We will continue to focus on markets of priority like Atlanta, Phoenix, Houston. Whether that means more clinics or more doctors, I’m not quite sure.
Any more details on which markets you’ll exit?
In certain areas, we're actually going to partner with hospital systems. In other areas, we may do a sale or a partial sale to the physicians who are there. And in other cases, we'll be doing partnerships with health plans. It’s not exclusively closing clinics.
What's behind the strategy of co-locating Village clinics with Walgreens pharmacies?
Our strategy is to reconnect the disconnected physician services to core healthcare.

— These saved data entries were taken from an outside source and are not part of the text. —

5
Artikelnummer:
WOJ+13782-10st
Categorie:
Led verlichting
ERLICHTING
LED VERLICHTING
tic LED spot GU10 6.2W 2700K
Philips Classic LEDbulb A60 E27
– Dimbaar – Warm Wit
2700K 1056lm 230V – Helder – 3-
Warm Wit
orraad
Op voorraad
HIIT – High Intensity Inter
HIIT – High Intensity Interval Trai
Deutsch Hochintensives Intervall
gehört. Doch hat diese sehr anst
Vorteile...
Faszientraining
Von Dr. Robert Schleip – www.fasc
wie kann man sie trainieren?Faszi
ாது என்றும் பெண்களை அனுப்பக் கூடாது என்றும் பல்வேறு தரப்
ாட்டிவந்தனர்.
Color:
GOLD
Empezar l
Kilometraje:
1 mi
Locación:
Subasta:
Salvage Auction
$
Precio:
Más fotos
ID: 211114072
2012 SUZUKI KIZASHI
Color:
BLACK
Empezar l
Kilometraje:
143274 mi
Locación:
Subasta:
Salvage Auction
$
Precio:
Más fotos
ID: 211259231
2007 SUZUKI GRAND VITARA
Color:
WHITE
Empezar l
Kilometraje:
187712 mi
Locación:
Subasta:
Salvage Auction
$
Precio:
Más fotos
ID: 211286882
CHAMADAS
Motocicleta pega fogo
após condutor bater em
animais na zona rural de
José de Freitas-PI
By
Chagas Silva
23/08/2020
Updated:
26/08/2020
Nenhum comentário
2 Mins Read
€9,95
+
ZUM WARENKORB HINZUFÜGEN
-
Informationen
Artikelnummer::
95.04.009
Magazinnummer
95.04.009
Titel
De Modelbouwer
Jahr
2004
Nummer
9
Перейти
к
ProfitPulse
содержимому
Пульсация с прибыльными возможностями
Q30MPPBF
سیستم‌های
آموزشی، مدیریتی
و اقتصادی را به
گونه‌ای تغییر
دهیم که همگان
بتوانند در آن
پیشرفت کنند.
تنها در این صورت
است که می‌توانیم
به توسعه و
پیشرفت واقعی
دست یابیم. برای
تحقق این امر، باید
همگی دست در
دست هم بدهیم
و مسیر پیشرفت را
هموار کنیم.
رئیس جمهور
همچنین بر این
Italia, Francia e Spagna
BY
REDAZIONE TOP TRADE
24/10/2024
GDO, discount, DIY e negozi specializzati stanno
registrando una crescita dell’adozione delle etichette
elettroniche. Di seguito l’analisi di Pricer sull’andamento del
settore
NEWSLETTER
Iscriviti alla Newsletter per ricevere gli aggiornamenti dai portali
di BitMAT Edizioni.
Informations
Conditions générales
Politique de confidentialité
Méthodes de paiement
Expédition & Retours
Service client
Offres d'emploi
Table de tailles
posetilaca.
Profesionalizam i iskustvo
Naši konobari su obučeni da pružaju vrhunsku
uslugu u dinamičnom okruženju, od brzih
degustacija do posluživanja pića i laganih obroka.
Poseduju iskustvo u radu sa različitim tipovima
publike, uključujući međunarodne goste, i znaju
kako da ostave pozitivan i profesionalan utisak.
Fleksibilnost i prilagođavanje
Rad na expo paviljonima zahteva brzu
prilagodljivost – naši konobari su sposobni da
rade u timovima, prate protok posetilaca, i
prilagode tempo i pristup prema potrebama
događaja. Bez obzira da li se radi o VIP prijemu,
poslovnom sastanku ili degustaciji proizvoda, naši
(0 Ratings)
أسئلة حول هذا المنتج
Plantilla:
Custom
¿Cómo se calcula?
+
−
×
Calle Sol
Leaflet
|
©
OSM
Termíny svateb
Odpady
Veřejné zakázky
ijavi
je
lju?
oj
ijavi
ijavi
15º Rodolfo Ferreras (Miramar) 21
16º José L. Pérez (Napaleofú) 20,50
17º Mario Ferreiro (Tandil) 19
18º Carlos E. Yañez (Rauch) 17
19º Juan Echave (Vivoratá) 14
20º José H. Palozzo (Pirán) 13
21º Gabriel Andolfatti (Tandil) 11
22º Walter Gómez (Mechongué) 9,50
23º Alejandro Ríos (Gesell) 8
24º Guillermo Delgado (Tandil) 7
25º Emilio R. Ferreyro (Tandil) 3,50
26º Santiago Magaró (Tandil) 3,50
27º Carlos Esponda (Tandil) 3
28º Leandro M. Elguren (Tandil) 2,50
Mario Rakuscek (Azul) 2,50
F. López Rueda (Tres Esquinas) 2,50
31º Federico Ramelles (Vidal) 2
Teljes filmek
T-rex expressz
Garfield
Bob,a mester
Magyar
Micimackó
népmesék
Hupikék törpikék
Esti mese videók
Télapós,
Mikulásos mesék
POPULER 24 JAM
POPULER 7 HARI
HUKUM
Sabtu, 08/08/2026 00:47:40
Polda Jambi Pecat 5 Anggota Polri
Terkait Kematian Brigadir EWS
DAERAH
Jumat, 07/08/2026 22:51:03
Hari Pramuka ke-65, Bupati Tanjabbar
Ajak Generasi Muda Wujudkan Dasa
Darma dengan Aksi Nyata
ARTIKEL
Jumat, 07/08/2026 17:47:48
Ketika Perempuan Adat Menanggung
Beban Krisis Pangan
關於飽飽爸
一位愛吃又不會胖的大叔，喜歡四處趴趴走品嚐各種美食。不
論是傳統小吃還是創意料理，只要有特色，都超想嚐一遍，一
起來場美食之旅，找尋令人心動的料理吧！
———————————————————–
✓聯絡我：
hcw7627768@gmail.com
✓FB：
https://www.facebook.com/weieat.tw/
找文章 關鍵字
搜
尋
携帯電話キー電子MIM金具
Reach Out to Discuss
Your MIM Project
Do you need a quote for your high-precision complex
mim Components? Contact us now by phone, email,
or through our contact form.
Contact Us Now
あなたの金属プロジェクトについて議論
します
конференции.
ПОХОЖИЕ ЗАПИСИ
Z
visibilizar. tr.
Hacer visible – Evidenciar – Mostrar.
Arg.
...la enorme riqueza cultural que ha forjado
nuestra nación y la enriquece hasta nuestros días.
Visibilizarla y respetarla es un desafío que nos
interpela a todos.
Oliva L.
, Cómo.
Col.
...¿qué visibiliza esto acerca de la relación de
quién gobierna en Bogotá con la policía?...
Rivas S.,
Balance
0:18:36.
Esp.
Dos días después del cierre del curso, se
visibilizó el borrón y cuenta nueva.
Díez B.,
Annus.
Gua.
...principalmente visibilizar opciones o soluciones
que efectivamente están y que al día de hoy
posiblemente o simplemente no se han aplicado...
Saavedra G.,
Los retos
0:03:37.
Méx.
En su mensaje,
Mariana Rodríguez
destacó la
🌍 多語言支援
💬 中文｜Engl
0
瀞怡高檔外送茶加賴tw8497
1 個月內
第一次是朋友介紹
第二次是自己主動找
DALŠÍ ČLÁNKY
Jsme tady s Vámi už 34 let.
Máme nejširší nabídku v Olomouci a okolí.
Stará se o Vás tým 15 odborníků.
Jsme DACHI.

We're seeing a lot of early indications that a co-located clinic not just drives economic value for us, but a better patient experience in the clinic.
Healthcare is inconvenient. In some cases, like in the co-located clinics, we’re just trying to solve all the cranky little problems that keep people from getting the [prescriptions] they need, taking them for as long as they should and helping patients understand how prescription drugs fit into their chronic care.
How do you view your competitors’ similar efforts in healthcare services?
CVS, Walmart and Walgreens all are very focused on solving for cost, convenience and outcomes. We are very excited that CVS is trying some things, that Walmart is trying some things. As each of us succeed, we all win. In a $4 trillion market, there's plenty of room for multiple retail healthcare models to work. We cannot continue to have a system that has lousy outcomes and increasing costs every year.